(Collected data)
——

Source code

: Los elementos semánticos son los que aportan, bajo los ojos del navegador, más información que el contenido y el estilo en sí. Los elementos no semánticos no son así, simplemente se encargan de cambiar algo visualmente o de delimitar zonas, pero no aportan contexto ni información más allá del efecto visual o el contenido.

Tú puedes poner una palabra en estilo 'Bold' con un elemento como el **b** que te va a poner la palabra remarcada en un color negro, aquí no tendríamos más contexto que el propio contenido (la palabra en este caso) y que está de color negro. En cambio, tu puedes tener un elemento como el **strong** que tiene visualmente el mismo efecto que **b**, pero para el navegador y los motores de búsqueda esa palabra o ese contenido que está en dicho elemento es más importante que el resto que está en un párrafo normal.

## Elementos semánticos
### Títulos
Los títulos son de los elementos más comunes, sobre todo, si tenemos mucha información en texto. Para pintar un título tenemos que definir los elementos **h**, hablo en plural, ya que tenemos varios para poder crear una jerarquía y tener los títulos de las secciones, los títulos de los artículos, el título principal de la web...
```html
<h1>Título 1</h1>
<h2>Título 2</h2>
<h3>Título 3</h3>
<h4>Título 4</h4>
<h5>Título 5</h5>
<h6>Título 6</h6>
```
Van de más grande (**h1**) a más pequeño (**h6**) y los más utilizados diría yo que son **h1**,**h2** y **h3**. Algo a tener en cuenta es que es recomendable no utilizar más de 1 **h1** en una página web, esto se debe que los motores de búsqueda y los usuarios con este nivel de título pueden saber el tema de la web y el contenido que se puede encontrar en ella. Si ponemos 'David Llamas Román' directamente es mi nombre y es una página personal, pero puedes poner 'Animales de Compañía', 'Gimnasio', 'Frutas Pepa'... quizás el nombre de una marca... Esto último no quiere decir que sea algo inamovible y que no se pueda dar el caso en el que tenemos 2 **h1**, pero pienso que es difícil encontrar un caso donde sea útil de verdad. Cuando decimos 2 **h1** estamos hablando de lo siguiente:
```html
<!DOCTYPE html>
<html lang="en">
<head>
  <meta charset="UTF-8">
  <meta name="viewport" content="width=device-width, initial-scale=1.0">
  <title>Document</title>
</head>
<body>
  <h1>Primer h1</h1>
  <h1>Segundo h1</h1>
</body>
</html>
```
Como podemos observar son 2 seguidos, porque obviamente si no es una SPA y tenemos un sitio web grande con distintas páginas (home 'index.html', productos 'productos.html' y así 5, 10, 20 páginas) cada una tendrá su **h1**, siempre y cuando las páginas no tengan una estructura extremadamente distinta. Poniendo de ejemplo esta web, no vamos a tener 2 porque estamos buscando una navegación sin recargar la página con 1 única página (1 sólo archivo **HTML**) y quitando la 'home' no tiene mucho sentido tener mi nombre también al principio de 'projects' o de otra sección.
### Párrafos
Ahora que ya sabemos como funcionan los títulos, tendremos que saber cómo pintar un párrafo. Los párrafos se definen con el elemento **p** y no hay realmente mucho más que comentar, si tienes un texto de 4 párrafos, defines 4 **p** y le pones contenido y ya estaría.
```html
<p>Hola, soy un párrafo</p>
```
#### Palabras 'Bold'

——

Lines with "Bold" in the records above: copy every one of them.

» **Solution for this problem**:
Tú puedes poner una palabra en estilo 'Bold' con un elemento como el **b** que te va a poner la palabra remarcada en un color negro, aquí no tendríamos más contexto que el propio contenido (la palabra en este caso) y que está de color negro. En cambio, tu puedes tener un elemento como el **strong** que tiene visualmente el mismo efecto que **b**, pero para el navegador y los motores de búsqueda esa palabra o ese contenido que está en dicho elemento es más importante que el resto que está en un párrafo normal.
#### Palabras 'Bold'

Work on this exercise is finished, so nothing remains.